I decided that this is not such an exercise in vanity and nerdiness as I first thought. It gives me the opportunity to do some fun reflecting on the past 30 years of reading. (Maybe 31) I started my theological reading with my membership in the WORD book club, soon after I discovered Keith Miller and Bruce Larson’s The Edge of Adventure (I haven’t gotten to Keith Miller’s shelf yet in my hotspots that I’m adding to my bookshelf photo (in my post from last night). But I do have some John Killinger, Bruce Larson, Bob Benson, and Elton Trueblood, all of whom were a part of those years of reading in college of the writers in the “Lay Renewal” movement. It was a time of which the present Emergent Church movement today reminds me. There was a movement, sort of a Protestant Vatican II, that called for more authenticity and stressed small groups. My high school youth group experience was flaovored with quite a bit of Lyman Coleman stuff (he was the “Serendipity” guy; wrote a lot of oddly shaped books with glossy pages spalshed with lots of photos, and featured lots of “Ice Breaker” questions. I have an NIV Serendipity Bible for Study Groupsthat has Small Group Questions in the margins of every page of the Old and New Testaments (sometimes , in obscure places in the Old Testamant, the “Group Questions became quite a stretch to relate them to something interesting) We also had a coffeehouse at our church in the early 70’s when I was a young high schooler.

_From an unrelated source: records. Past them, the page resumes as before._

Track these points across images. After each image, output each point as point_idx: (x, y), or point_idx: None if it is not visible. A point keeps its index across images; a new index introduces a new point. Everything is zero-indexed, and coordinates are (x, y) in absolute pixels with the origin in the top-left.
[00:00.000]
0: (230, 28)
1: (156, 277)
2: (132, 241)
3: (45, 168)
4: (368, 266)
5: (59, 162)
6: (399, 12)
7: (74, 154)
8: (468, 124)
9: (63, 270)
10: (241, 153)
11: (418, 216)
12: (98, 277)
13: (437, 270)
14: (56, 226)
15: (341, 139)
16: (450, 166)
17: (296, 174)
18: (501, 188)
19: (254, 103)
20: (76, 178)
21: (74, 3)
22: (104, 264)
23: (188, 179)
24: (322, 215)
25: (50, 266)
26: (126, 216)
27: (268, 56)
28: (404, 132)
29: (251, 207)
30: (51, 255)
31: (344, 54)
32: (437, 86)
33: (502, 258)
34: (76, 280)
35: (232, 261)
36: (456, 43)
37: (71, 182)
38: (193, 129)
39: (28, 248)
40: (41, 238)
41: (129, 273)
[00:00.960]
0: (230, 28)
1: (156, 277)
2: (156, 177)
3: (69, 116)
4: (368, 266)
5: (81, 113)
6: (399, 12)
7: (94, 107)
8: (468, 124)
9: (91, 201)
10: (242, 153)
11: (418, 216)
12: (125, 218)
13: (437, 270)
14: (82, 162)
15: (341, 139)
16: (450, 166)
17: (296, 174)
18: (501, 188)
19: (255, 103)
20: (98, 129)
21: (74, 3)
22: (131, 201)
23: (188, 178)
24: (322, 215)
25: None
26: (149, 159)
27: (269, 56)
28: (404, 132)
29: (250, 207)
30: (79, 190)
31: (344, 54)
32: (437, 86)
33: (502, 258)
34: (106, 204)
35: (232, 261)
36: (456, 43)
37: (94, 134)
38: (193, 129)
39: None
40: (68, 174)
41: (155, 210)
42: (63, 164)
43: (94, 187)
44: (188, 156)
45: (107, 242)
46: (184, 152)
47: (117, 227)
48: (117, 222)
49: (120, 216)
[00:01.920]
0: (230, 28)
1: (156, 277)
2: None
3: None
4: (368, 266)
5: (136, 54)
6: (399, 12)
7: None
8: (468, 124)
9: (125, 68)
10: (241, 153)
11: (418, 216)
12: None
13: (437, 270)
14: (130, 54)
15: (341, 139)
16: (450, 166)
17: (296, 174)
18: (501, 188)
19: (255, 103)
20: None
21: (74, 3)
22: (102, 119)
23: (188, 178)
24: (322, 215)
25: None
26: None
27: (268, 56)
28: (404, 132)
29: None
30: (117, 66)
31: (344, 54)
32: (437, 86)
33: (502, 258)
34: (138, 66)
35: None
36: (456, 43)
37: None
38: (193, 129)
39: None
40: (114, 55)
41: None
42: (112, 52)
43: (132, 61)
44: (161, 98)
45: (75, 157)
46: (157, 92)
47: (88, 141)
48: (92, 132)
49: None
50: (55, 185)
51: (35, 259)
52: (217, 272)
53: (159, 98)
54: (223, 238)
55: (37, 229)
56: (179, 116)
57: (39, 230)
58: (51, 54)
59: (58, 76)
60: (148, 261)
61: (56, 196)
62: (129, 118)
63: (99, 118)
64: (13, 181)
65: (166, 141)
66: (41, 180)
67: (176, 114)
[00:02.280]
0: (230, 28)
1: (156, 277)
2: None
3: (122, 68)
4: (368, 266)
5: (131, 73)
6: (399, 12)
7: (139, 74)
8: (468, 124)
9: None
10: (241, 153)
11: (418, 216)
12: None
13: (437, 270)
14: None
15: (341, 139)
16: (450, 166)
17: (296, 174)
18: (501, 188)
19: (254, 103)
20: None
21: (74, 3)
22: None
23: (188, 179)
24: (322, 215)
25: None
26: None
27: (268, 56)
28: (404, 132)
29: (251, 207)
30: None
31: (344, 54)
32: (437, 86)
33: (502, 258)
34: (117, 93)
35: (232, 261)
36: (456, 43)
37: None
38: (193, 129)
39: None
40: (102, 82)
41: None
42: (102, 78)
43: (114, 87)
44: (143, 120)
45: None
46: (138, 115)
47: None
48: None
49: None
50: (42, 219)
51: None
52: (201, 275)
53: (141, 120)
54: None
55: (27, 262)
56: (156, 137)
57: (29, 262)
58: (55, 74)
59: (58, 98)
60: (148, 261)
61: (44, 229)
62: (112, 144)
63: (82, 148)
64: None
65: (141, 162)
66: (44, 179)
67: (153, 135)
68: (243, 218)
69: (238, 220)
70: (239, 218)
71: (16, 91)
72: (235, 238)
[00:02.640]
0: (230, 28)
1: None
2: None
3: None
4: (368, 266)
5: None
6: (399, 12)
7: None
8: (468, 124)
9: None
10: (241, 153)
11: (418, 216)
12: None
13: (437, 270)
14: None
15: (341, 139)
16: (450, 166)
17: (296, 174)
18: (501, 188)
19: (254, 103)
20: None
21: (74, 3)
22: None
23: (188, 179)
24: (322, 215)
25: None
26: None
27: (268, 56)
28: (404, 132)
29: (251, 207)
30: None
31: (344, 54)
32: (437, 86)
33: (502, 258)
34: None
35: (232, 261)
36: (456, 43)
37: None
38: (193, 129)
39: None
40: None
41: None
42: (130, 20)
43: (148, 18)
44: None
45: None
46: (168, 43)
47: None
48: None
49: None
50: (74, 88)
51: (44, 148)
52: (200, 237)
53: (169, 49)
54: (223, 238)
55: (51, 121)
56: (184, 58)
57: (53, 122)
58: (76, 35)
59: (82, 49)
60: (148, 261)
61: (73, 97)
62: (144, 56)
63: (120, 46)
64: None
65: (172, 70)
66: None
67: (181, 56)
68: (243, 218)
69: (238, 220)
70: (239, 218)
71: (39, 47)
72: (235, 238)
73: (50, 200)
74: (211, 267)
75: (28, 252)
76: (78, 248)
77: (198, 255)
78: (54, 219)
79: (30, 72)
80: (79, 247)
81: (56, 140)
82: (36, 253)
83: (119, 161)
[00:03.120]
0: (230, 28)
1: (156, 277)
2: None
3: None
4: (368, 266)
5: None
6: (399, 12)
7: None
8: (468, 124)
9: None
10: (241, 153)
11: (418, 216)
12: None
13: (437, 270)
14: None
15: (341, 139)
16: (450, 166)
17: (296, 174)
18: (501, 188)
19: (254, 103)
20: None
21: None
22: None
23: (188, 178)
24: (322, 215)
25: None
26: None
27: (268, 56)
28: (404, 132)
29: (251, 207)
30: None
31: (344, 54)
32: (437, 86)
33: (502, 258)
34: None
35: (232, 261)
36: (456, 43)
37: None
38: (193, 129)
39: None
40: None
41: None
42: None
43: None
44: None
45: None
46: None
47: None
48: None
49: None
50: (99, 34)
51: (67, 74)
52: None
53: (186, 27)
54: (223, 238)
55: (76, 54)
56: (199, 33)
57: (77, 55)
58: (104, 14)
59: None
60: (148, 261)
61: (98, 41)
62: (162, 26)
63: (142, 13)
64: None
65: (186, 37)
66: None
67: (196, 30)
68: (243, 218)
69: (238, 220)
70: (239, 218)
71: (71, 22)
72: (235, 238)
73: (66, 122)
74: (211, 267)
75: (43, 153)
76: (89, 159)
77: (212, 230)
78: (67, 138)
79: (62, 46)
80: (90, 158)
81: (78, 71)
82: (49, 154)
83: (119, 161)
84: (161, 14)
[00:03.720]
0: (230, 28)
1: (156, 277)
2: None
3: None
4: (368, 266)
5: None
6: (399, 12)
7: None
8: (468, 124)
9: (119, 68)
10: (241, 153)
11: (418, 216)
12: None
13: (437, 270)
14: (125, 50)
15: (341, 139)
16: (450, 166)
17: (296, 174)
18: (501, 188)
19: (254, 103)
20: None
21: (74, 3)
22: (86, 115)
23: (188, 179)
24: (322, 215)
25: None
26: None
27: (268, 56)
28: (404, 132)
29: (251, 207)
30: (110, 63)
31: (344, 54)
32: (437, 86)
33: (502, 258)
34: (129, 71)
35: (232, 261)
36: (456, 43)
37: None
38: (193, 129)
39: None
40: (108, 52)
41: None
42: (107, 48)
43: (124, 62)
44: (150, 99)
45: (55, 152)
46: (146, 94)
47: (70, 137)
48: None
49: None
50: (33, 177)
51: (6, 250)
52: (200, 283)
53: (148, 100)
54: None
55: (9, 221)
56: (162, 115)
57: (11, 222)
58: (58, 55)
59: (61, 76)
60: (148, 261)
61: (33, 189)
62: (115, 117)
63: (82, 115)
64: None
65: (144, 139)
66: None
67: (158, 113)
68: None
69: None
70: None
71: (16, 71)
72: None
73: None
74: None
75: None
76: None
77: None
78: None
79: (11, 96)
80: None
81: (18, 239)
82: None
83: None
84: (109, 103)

The top shelf, to the right of and including “The Book of Bebb” are several Frederick Buechner books, whom I statrted reading after an interview with him by the Wittenberg Door (one of my other 70’s reading fare— which stretched into the 90’s until Youth Specialities, who published The Door sold it to another publisher. Mike Yaconelli was the name associated with that mag, and it was full of satire along with some really top notch interviews and Back Door articles (the Back Door was the regular Yaconelli article that was always one of my favorite pieces. The little brown boxes to the left of my INterpreter’s Dictionary of the Bible that you can see the bottom of sitting atop the bookshelf, are full of back issues of The Wittenberg Door (later renamed to simply “The Door”), as well as old issues of The Other Side and Sojourners, both of which I started getting in the 80’s. The Other Side has now ceased publication. I stopped taking it sometime after I started taking Sojourners.

Following on the heels of all this reading in “Lay Renewal”, was my reading about the Church of the Saviour in books by Elizabeth O’Connor (top shelf, middle, closeup photo here) More to come in a bit.

One Reply to “Moving Down the Bookshelf”

  1. ericisrad

    They keep the latest issue of The Door at PLNU in the library, haha! I love that thing. I don’t read it as often as I would like, though. My uncle who went to seminary in the early 80’s also has a bunch of those old issues.